Rios turns away from me, looks down the hall, “Don’t know who to trust.” Looks back at me, “But I can trust you, bud.”
I tell him that I have to be going.
Though I do my best to listen to his problem, he is intruding upon my routine. I should already be out on the streets.
I step outside and lock the door. Rios walks with me.
Ben the super waves to me as I walk by. He mumbles, “O-okay … you have a good day.”
I focus instead on what Rios says. I made a decision and I stick with it.
Out on the street, there are already too many people. 48—how many of these people are watching?
Rios and I walk, and this takes on a different sort of importance. I am not alone and being in the company of others means bearing the burden of more peoples’ thoughts.
I look down at my phone. I begin counting and recounting the number of likes and comments Meurks received so far.
You live through it and look forward to the day(s) off.
Rios keeps talking.
Words take on some sort of meaning as the conversation elapses over the course of my entire walk to work.
I listen intently, but nothing he says comes through.
I hear the voice, the voice that is his, but my heart racing, sound of blood thudding through veins loud and clear, I never look at him again, keeping my gaze to the phone, at least one item of my commute remains in place. He keeps slapping me on the shoulder.
Rios acts genuine.
Anticipation is often more than the actual; the day off is really just another day, another day without a routine.
We part ways a block away from the mall.
I tell him, “I’m going to be late.”
Rios chuckles, grins and I worry that it isn’t genuine.

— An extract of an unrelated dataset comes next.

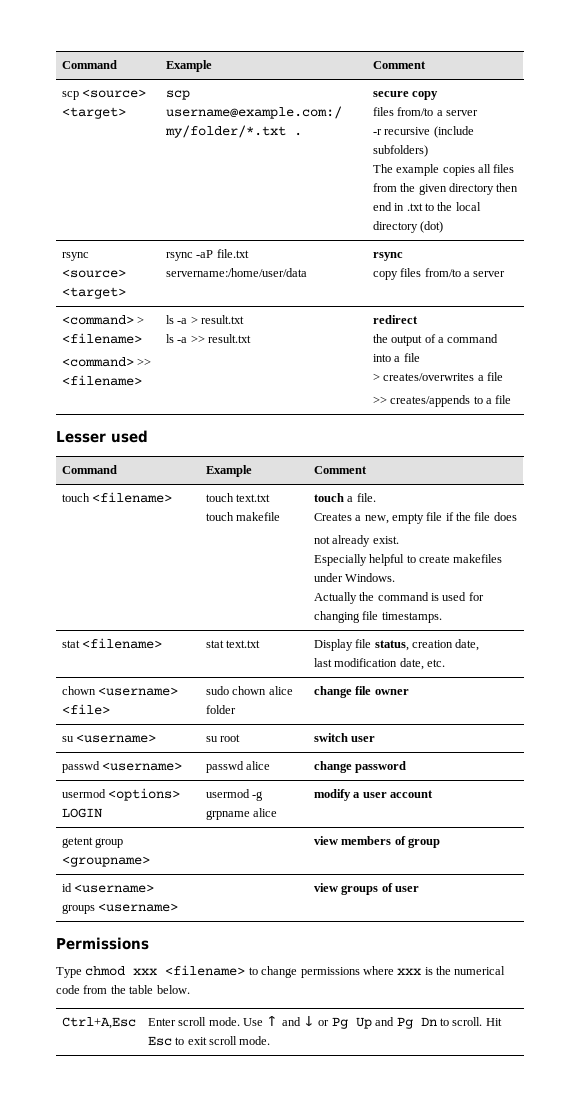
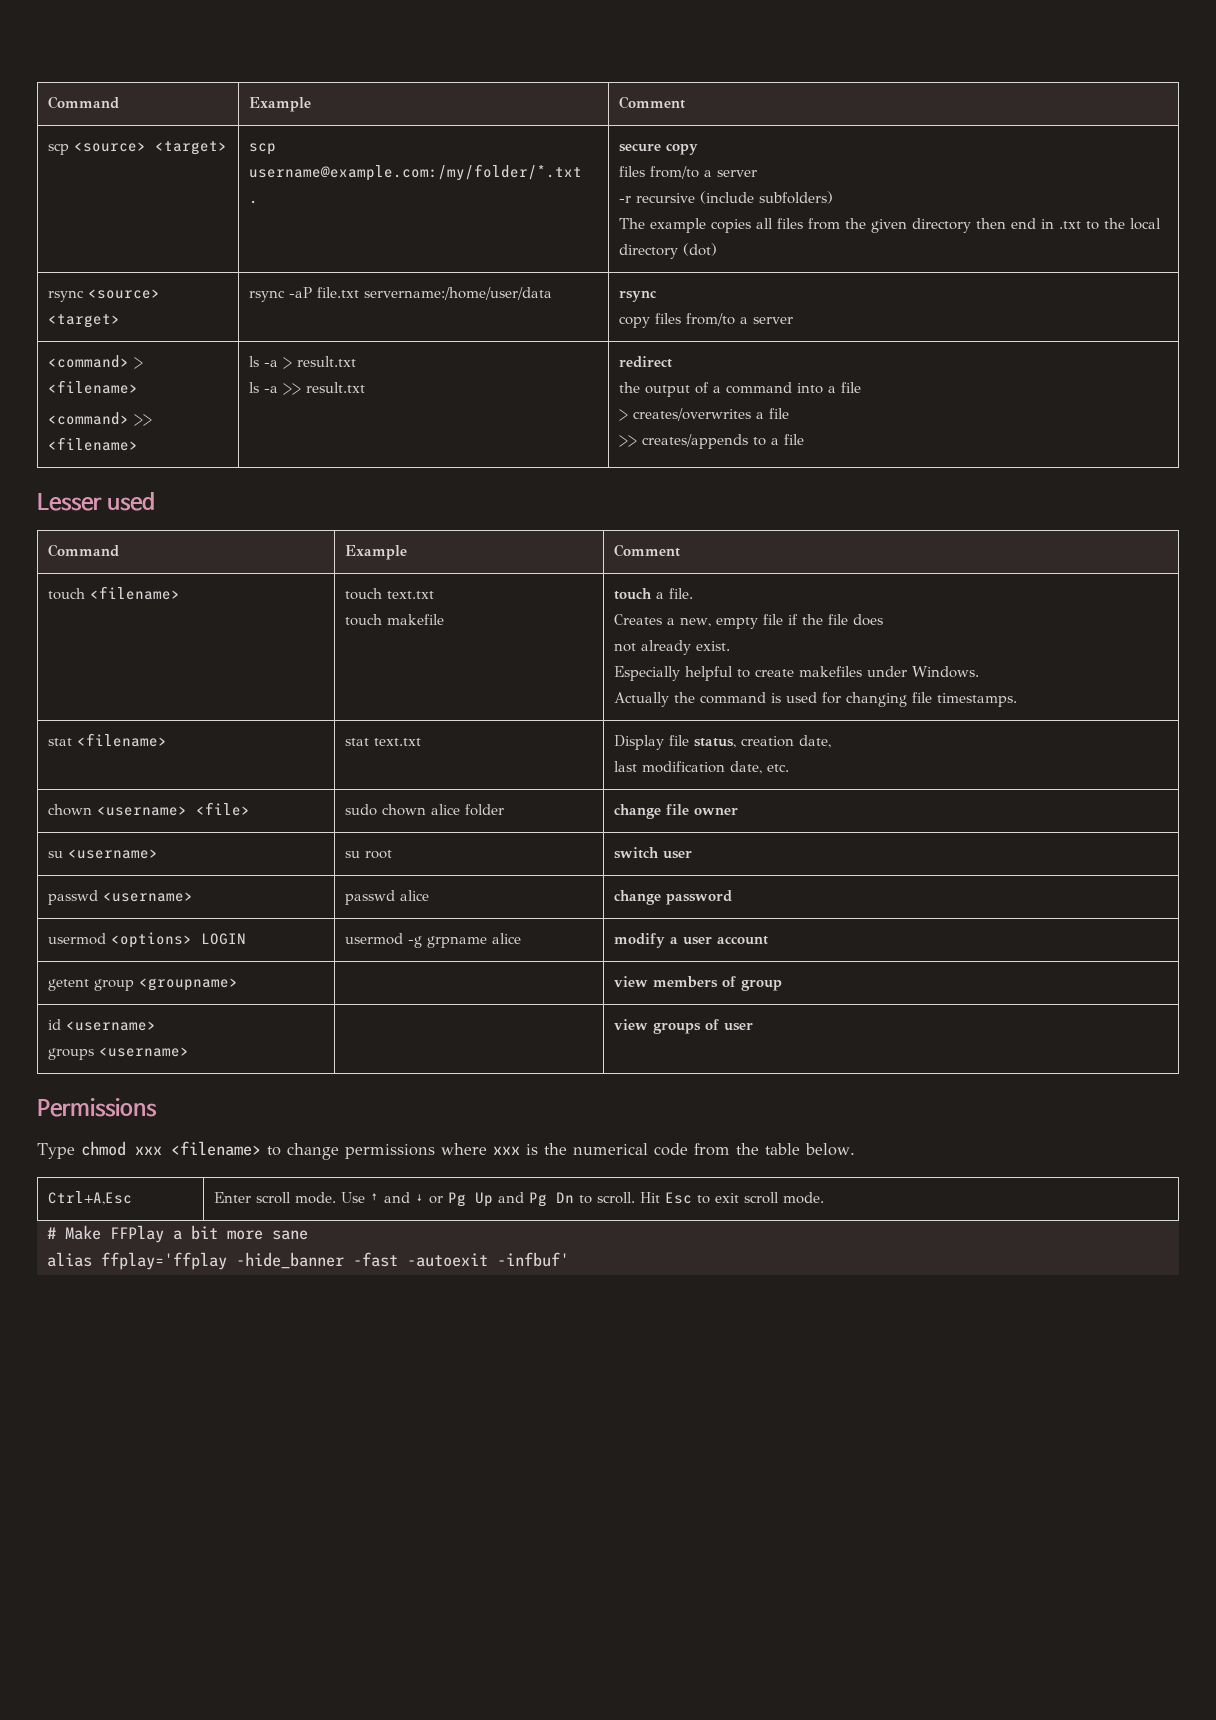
(271, 1040) none -> [46,1225,308,1243] [46,1252,569,1270] // # Make FFPlay a bit more sane // alias ffplay='ffplay -hide_banner -fast -autoexit -infbuf'

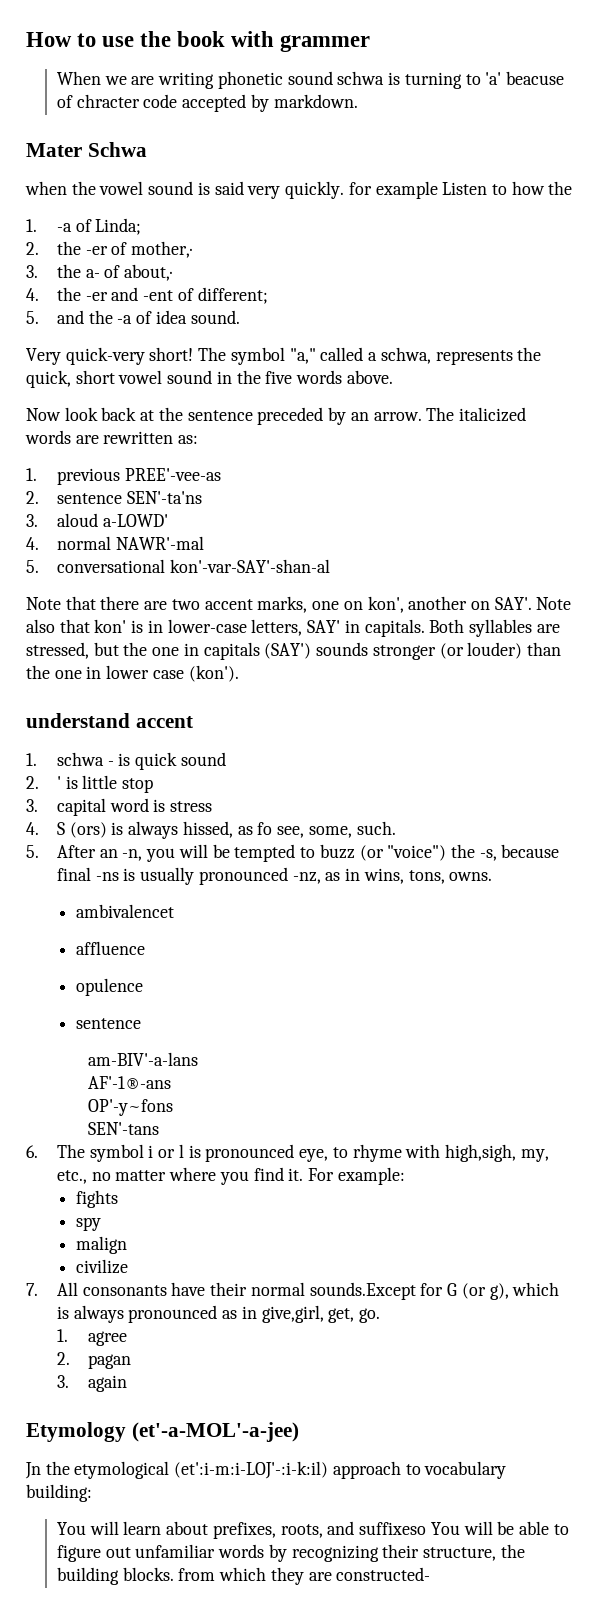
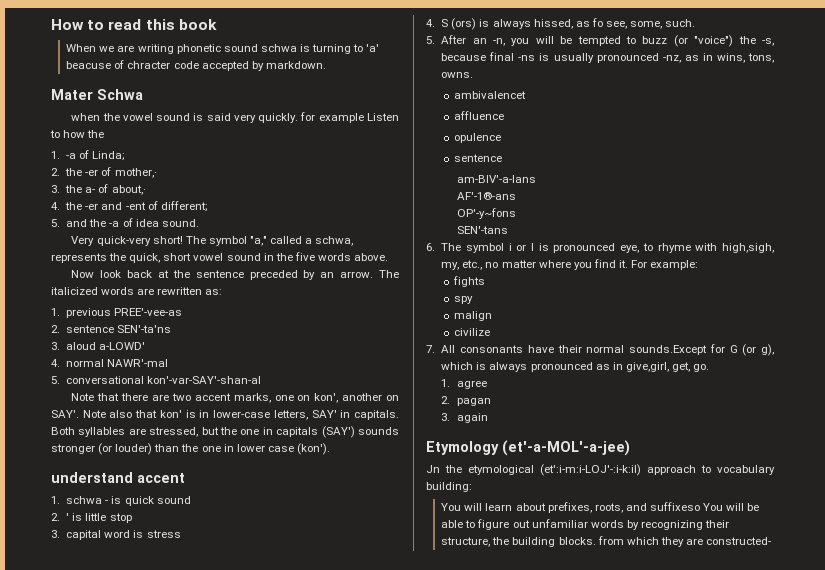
[102,31,172,47] use the -> [108,19,175,30] read this
[231,31,371,52] with grammer -> (217, 24) none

“Yeah boy — I’ll catch ya later!”
And he walks away.
Just like that.
As he disappears I think back to how he appeared at my door.
I think about people and how they are lost and found. I think about the capacity of a single person on a single day, what they are able to accomplish, what kind of routine a single person adheres to in order to have some sort of hope. And then I think about hope as time seems to pass.